Training Chain-of-Thought via Latent-Variable Inference (2312.02179v1)

Published 28 Nov 2023 in cs.LG, cs.AI, and cs.CL

Abstract: LLMs solve problems more accurately and interpretably when instructed to work out the answer step by step using a ``chain-of-thought'' (CoT) prompt. One can also improve LLMs' performance on a specific task by supervised fine-tuning, i.e., by using gradient ascent on some tunable parameters to maximize the average log-likelihood of correct answers from a labeled training set. Naively combining CoT with supervised tuning requires supervision not just of the correct answers, but also of detailed rationales that lead to those answers; these rationales are expensive to produce by hand. Instead, we propose a fine-tuning strategy that tries to maximize the \emph{marginal} log-likelihood of generating a correct answer using CoT prompting, approximately averaging over all possible rationales. The core challenge is sampling from the posterior over rationales conditioned on the correct answer; we address it using a simple Markov-chain Monte Carlo (MCMC) expectation-maximization (EM) algorithm inspired by the self-taught reasoner (STaR), memoized wake-sleep, Markovian score climbing, and persistent contrastive divergence. This algorithm also admits a novel control-variate technique that drives the variance of our gradient estimates to zero as the model improves. Applying our technique to GSM8K and the tasks in BIG-Bench Hard, we find that this MCMC-EM fine-tuning technique typically improves the model's accuracy on held-out examples more than STaR or prompt-tuning with or without CoT.

PDF HTML Abstract

LLMs have recently demonstrated remarkable proficiency in various reasoning tasks when prompted to structure their responses step by step, a process known as "chain-of-thought" (CoT) prompting. Improving the reasoning performance of LLMs can be approached via supervised fine-tuning, which uses a labeled training set containing correct answers and their rationales to train the model. However, crafting detailed rationales is costly and labor-intensive.

This paper introduces a novel fine-tuning strategy, named TRICE (Tuning Rationales with Independence-Chain Expectation-maximization), which instead seeks to maximize the marginal log-likelihood of generating correct answers without requiring hand-crafted rationales. TRICE treats the problem of generating rationales as a probabilistic latent-variable model, where the LLM defines a joint probability distribution over questions, rationales, and answers. By maximizing this distribution, TRICE effectively bootstraps correct rationales during learning.

Addressing the challenge of computing this distribution due to the infeasibly large set of potential rationales, TRICE employs a Markov-chain Monte Carlo (MCMC) expectation-maximization (EM) algorithm along with a novel control-variate method to estimate gradients with reduced variance. This approach allows TRICE to learn from both correct and incorrect rationales, offering an advantage in performance stabilization and handling of difficult examples.

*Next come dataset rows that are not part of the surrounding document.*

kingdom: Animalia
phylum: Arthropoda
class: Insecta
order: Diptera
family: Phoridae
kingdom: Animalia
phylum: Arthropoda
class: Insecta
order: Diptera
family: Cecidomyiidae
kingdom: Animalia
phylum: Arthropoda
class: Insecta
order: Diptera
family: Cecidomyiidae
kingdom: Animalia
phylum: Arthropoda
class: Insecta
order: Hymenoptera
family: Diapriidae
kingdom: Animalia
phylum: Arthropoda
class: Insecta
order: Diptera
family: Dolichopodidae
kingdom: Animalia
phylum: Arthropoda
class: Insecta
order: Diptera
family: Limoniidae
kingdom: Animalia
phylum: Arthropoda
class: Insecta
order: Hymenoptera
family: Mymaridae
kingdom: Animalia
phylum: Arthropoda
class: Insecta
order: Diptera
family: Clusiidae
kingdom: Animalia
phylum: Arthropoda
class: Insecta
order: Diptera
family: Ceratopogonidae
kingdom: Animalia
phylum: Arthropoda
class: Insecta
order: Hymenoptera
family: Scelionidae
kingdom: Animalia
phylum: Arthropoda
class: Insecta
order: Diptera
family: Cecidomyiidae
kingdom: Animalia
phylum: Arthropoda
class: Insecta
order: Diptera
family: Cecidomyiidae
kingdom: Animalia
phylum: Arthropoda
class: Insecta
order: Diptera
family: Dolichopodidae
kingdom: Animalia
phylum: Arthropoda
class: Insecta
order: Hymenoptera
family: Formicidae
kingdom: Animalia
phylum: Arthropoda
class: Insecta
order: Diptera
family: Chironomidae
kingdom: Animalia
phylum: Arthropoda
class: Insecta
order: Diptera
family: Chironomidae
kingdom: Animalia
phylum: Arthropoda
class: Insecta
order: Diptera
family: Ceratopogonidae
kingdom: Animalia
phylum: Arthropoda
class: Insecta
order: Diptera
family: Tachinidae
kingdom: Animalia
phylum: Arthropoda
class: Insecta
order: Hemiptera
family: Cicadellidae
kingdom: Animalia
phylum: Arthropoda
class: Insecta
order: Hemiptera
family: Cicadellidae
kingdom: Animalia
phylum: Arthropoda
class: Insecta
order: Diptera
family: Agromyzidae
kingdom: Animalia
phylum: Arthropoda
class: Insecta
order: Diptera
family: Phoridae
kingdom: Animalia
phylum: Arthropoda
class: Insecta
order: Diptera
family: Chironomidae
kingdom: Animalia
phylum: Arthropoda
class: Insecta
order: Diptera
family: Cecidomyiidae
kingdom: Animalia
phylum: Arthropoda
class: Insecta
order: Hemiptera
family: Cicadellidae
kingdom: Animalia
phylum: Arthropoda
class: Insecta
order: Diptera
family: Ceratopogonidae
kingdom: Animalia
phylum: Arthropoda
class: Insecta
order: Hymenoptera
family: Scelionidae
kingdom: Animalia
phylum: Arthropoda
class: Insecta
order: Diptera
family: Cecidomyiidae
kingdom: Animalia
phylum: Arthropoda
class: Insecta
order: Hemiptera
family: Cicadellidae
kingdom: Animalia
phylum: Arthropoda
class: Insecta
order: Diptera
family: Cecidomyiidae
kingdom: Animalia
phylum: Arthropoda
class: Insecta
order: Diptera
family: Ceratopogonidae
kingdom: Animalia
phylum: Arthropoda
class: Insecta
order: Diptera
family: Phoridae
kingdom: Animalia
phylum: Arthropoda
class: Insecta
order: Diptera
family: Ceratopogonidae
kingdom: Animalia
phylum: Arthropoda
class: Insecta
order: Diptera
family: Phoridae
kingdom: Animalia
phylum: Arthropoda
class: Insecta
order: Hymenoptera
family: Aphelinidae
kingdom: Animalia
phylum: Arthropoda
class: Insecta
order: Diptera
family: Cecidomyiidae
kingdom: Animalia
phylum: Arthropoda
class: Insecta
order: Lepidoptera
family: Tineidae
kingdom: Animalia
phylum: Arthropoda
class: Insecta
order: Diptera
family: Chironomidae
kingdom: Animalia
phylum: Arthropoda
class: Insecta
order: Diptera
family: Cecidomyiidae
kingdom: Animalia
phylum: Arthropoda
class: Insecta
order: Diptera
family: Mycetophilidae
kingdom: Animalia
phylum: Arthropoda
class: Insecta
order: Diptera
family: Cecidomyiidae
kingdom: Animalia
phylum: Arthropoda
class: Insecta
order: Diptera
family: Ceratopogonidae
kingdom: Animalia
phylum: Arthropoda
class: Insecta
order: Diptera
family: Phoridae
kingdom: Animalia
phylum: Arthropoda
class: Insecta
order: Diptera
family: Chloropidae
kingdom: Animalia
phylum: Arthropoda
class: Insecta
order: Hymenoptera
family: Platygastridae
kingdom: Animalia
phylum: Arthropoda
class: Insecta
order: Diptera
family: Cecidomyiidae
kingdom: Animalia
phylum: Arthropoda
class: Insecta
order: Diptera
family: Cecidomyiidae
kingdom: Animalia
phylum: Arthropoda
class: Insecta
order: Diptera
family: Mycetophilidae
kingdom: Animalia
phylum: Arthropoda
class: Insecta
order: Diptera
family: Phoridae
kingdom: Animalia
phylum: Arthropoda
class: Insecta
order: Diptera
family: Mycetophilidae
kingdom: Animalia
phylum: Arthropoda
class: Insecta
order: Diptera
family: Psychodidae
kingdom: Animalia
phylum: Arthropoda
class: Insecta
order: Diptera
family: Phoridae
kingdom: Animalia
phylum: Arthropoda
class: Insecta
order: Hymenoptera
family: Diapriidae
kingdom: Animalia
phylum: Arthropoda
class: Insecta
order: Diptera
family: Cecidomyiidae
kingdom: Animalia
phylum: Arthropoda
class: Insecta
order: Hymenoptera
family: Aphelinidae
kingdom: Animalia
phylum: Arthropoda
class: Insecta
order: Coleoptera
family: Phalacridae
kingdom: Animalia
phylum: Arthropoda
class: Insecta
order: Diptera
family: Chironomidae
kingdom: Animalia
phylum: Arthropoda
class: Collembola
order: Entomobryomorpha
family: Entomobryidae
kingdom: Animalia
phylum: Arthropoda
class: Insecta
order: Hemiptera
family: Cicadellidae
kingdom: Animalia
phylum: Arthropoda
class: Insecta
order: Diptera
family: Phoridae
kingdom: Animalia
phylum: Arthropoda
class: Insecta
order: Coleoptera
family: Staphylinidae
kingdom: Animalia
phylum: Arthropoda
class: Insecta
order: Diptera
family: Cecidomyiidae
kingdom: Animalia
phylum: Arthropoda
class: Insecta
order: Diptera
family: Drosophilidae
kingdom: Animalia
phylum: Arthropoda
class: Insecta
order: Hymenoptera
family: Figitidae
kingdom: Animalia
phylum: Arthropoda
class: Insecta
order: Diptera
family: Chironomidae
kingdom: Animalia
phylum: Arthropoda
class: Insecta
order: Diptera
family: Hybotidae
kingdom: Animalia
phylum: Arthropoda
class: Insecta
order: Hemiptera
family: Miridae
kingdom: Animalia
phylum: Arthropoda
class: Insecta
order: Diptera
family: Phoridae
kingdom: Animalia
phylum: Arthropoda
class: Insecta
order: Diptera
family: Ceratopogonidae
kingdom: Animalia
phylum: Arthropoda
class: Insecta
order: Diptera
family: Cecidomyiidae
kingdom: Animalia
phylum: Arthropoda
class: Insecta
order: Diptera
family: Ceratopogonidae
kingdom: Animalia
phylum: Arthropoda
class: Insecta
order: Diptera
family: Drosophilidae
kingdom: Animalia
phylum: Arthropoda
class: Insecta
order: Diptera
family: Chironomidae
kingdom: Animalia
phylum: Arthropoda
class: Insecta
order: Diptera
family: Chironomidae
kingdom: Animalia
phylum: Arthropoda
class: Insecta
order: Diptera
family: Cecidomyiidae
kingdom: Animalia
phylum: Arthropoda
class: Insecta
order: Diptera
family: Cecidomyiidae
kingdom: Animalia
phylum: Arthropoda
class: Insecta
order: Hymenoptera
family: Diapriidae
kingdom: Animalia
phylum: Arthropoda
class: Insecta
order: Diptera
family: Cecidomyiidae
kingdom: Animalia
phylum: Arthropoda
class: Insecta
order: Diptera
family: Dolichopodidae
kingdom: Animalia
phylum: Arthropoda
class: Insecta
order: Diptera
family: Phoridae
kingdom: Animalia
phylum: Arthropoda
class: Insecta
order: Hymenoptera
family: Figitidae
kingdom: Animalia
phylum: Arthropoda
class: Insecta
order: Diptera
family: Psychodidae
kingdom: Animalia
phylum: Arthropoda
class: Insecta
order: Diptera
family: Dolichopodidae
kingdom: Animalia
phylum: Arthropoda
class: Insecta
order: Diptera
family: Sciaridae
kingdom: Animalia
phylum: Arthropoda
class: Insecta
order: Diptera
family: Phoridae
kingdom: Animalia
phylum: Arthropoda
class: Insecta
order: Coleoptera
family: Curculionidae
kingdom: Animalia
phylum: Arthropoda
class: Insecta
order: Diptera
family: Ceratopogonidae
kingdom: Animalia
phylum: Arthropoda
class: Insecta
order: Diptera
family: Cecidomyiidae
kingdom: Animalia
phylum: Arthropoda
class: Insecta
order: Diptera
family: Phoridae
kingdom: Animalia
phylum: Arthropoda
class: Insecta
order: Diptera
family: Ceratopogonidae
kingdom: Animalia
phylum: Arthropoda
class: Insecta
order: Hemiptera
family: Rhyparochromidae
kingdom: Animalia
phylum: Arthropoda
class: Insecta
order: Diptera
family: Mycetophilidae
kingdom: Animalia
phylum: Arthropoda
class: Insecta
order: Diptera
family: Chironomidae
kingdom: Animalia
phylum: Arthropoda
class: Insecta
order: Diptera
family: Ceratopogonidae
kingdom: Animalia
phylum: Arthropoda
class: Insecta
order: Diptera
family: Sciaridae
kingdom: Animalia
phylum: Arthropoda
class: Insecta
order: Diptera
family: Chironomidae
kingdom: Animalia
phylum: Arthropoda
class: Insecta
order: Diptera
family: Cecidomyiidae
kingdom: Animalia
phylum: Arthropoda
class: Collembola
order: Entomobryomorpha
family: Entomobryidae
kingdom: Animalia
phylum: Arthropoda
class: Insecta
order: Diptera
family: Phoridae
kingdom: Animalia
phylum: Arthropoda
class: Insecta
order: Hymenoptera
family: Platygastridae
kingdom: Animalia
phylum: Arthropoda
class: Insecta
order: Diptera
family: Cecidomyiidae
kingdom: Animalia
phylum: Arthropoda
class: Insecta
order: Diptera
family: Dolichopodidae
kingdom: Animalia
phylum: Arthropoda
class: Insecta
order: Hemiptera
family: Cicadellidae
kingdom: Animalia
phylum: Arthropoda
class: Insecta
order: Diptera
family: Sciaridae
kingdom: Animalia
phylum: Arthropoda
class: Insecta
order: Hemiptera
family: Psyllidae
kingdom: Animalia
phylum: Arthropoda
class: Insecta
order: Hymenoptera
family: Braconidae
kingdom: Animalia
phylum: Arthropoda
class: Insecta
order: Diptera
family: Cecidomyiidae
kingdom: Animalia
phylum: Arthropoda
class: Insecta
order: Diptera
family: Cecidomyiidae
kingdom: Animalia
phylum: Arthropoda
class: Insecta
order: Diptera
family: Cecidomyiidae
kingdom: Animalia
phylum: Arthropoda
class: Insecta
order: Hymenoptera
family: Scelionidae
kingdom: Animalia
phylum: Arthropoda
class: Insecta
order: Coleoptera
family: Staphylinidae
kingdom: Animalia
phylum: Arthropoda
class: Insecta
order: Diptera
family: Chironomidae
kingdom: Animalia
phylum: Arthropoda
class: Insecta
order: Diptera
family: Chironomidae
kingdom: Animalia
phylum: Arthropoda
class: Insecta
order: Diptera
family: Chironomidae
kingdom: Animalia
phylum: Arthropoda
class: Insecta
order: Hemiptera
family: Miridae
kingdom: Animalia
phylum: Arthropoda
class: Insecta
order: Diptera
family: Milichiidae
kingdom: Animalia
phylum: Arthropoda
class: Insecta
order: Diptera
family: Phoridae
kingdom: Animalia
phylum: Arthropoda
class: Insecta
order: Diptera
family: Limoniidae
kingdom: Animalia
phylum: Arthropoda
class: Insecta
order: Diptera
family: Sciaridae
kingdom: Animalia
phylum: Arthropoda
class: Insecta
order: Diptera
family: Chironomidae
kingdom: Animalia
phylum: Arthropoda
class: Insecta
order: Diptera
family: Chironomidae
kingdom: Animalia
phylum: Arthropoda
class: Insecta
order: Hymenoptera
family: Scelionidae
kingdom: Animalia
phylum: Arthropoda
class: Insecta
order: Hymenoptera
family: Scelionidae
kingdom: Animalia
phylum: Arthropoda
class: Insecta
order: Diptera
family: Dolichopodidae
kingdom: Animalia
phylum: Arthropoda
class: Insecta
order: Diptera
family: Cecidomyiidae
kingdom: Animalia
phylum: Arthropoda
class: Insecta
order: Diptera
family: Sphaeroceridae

The paper’s empirical evaluations demonstrate that TRICE outperforms not only the self-taught reasoner (STaR), which generates and fine-tunes on rationales leading to correct answers, but also direct prompt-tuning with or without CoT, across multiple reasoning tasks. Specifically, on the GSM8K dataset and the tasks from the BIG-Bench Hard benchmark, TRICE showcases significant performance improvements. The paper further details the algorithm that underpins the TRICE approach, supported by comprehensive derivation and analytical insights into the method's operation, including the innovative variance-reduction techniques used to enhance training efficiency and effectiveness.

In summary, TRICE is a valuable new method for enhancing the reasoning capabilities of LLMs, which operates by learning to generate high-quality rationales and correct answers without the need for hand-crafted rationales. This development could be widely beneficial for applications that require LLMs to perform complex reasoning, making LLMs more adaptable and effective for a variety of tasks.